- [Exercise aim]
What is needed is an exact copy of the whole listing below, with no pictures.

○ ○ ○ ○

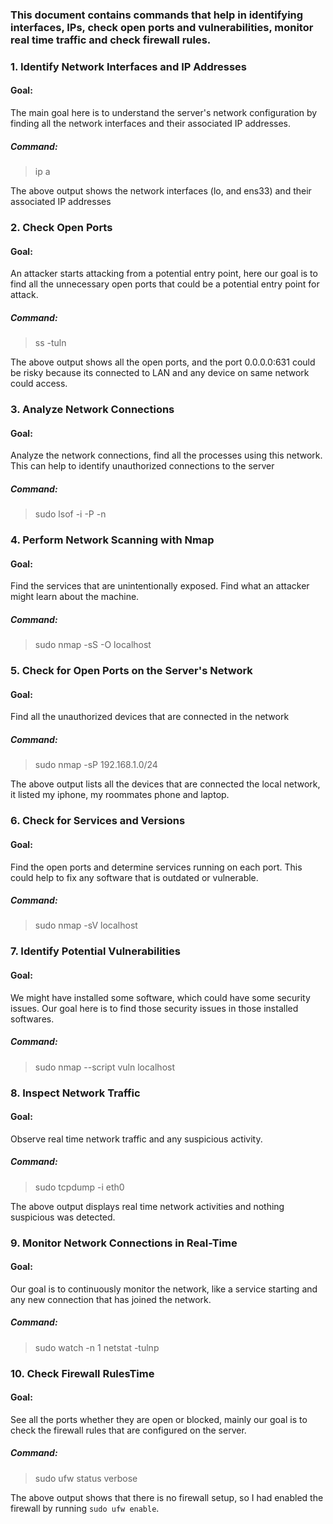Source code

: ### This document contains commands that help in identifying interfaces, IPs, check open ports and vulnerabilities, monitor real time traffic and check firewall rules.

### 1. Identify Network Interfaces and IP Addresses
#### Goal:
The main goal here is to understand the server's network configuration by finding all the network interfaces and their associated IP addresses.
##### Command:
> ip a


The above output shows the network interfaces (lo, and ens33) and their associated IP addresses

### 2. Check Open Ports
#### Goal:
An attacker starts attacking from a potential entry point, here our goal is to find all the unnecessary open ports that could be a potential entry point for attack.
##### Command:
> ss -tuln


The above output shows all the open ports, and the port 0.0.0.0:631 could be risky because its connected to LAN and any device on same network could access.

### 3. Analyze Network Connections
#### Goal:
Analyze the network connections, find all the processes using this network. This can help to identify unauthorized connections to the server
##### Command:
>sudo lsof -i -P -n


### 4. Perform Network Scanning with Nmap
#### Goal:
Find the services that are unintentionally exposed. Find what an attacker might learn about the machine.
##### Command:
>sudo nmap -sS -O localhost


### 5. Check for Open Ports on the Server's Network
#### Goal:
Find all the unauthorized devices that are connected in the network
##### Command:
>sudo nmap -sP 192.168.1.0/24

The above output lists all the devices that are connected the local network, it listed my iphone, my roommates phone and laptop.

### 6. Check for Services and Versions
#### Goal:
Find the open ports and determine services running on each port. This could help to fix any software that is outdated or vulnerable.
##### Command:
>sudo nmap -sV localhost


### 7. Identify Potential Vulnerabilities
#### Goal:
We might have installed some software, which could have some security issues. Our goal here is to find those security issues in those installed softwares.
##### Command:
>sudo nmap --script vuln localhost

### 8. Inspect Network Traffic
#### Goal:
Observe real time network traffic and any suspicious activity.
##### Command:
>sudo tcpdump -i eth0

The above output displays real time network activities and nothing suspicious was detected.

### 9. Monitor Network Connections in Real-Time
#### Goal:
Our goal is to continuously monitor the network, like a service starting and any new connection that has joined the network.
##### Command:
>sudo watch -n 1 netstat -tulnp

### 10. Check Firewall RulesTime
#### Goal:
See all the ports whether they are open or blocked, mainly our goal is to check the firewall rules that are configured on the server.
##### Command:
>sudo ufw status verbose

The above output shows that there is no firewall setup, so I had enabled the firewall by running `sudo ufw enable`.





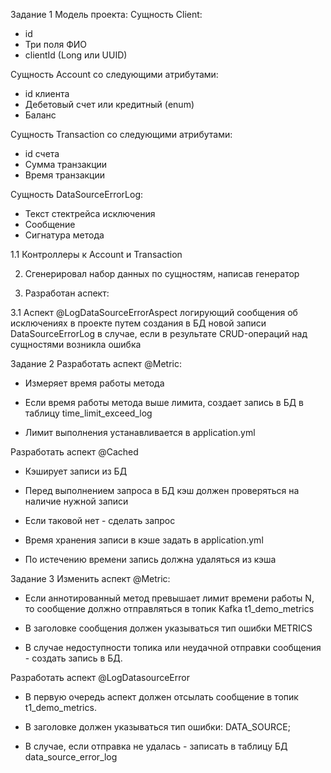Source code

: Задание 1 
Модель проекта:
Сущность Client:

- id
- Три поля ФИО
- clientId (Long или UUID)

Сущность Account со следующими атрибутами:

- id клиента
- Дебетовый счет или кредитный (enum)
- Баланс

Сущность Transaction со следующими атрибутами:

- id счета
- Сумма транзакции
- Время транзакции

Cущность DataSourceErrorLog:

- Текст стектрейса исключения
- Сообщение
- Сигнатура метода

1.1 Контроллеры к Account и Transaction

2. Сгенерировал набор данных по сущностям, написав генератор

3. Разработан аспект:

3.1 Аспект @LogDataSourceErrorAspect логирующий сообщения об исключениях в проекте путем создания в БД новой записи DataSourceErrorLog в случае, если в результате CRUD-операций над сущностями возникла ошибка

Задание 2 
Разработать аспект @Metric:

- Измеряет время работы метода

- Если время работы метода выше лимита, создает запись в БД в таблицу time_limit_exceed_log

- Лимит выполнения устанавливается в application.yml

Разработать аспект @Cached

- Кэширует записи из БД

- Перед выполнением запроса в БД кэш должен проверяться на наличие нужной записи

- Если таковой нет - сделать запрос

- Время хранения записи в кэше задать в application.yml

- По истечению времени запись должна удаляться из кэша

Задание 3
Изменить аспект @Metric:

- Если аннотированный метод превышает лимит времени работы N, то сообщение должно отправляться в топик Kafka t1_demo_metrics

- В заголовке сообщения должен указываться тип ошибки METRICS

- В случае недоступности топика или неудачной отправки сообщения - создать запись в БД.

Разработать аспект @LogDatasourceError

- В первую очередь аспект должен отсылать сообщение в топик t1_demo_metrics.

- В заголовке должен указываться тип ошибки: DATA_SOURCE;

- В случае, если отправка не удалась - записать в таблицу БД data_source_error_log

○ ○ ○ ○

- [Response to this exercise]
Source code

: ### This document contains commands that help in identifying interfaces, IPs, check open ports and vulnerabilities, monitor real time traffic and check firewall rules.

### 1. Identify Network Interfaces and IP Addresses
#### Goal:
The main goal here is to understand the server's network configuration by finding all the network interfaces and their associated IP addresses.
##### Command:
> ip a


The above output shows the network interfaces (lo, and ens33) and their associated IP addresses

### 2. Check Open Ports
#### Goal:
An attacker starts attacking from a potential entry point, here our goal is to find all the unnecessary open ports that could be a potential entry point for attack.
##### Command:
> ss -tuln


The above output shows all the open ports, and the port 0.0.0.0:631 could be risky because its connected to LAN and any device on same network could access.

### 3. Analyze Network Connections
#### Goal:
Analyze the network connections, find all the processes using this network. This can help to identify unauthorized connections to the server
##### Command:
>sudo lsof -i -P -n


### 4. Perform Network Scanning with Nmap
#### Goal:
Find the services that are unintentionally exposed. Find what an attacker might learn about the machine.
##### Command:
>sudo nmap -sS -O localhost


### 5. Check for Open Ports on the Server's Network
#### Goal:
Find all the unauthorized devices that are connected in the network
##### Command:
>sudo nmap -sP 192.168.1.0/24

The above output lists all the devices that are connected the local network, it listed my iphone, my roommates phone and laptop.

### 6. Check for Services and Versions
#### Goal:
Find the open ports and determine services running on each port. This could help to fix any software that is outdated or vulnerable.
##### Command:
>sudo nmap -sV localhost


### 7. Identify Potential Vulnerabilities
#### Goal:
We might have installed some software, which could have some security issues. Our goal here is to find those security issues in those installed softwares.
##### Command:
>sudo nmap --script vuln localhost

### 8. Inspect Network Traffic
#### Goal:
Observe real time network traffic and any suspicious activity.
##### Command:
>sudo tcpdump -i eth0

The above output displays real time network activities and nothing suspicious was detected.

### 9. Monitor Network Connections in Real-Time
#### Goal:
Our goal is to continuously monitor the network, like a service starting and any new connection that has joined the network.
##### Command:
>sudo watch -n 1 netstat -tulnp

### 10. Check Firewall RulesTime
#### Goal:
See all the ports whether they are open or blocked, mainly our goal is to check the firewall rules that are configured on the server.
##### Command:
>sudo ufw status verbose

The above output shows that there is no firewall setup, so I had enabled the firewall by running `sudo ufw enable`.





Source code

: Задание 1 
Модель проекта:
Сущность Client:

- id
- Три поля ФИО
- clientId (Long или UUID)

Сущность Account со следующими атрибутами:

- id клиента
- Дебетовый счет или кредитный (enum)
- Баланс

Сущность Transaction со следующими атрибутами:

- id счета
- Сумма транзакции
- Время транзакции

Cущность DataSourceErrorLog:

- Текст стектрейса исключения
- Сообщение
- Сигнатура метода

1.1 Контроллеры к Account и Transaction

2. Сгенерировал набор данных по сущностям, написав генератор

3. Разработан аспект:

3.1 Аспект @LogDataSourceErrorAspect логирующий сообщения об исключениях в проекте путем создания в БД новой записи DataSourceErrorLog в случае, если в результате CRUD-операций над сущностями возникла ошибка

Задание 2 
Разработать аспект @Metric:

- Измеряет время работы метода

- Если время работы метода выше лимита, создает запись в БД в таблицу time_limit_exceed_log

- Лимит выполнения устанавливается в application.yml

Разработать аспект @Cached

- Кэширует записи из БД

- Перед выполнением запроса в БД кэш должен проверяться на наличие нужной записи

- Если таковой нет - сделать запрос

- Время хранения записи в кэше задать в application.yml

- По истечению времени запись должна удаляться из кэша

Задание 3
Изменить аспект @Metric:

- Если аннотированный метод превышает лимит времени работы N, то сообщение должно отправляться в топик Kafka t1_demo_metrics

- В заголовке сообщения должен указываться тип ошибки METRICS

- В случае недоступности топика или неудачной отправки сообщения - создать запись в БД.

Разработать аспект @LogDatasourceError

- В первую очередь аспект должен отсылать сообщение в топик t1_demo_metrics.

- В заголовке должен указываться тип ошибки: DATA_SOURCE;

- В случае, если отправка не удалась - записать в таблицу БД data_source_error_log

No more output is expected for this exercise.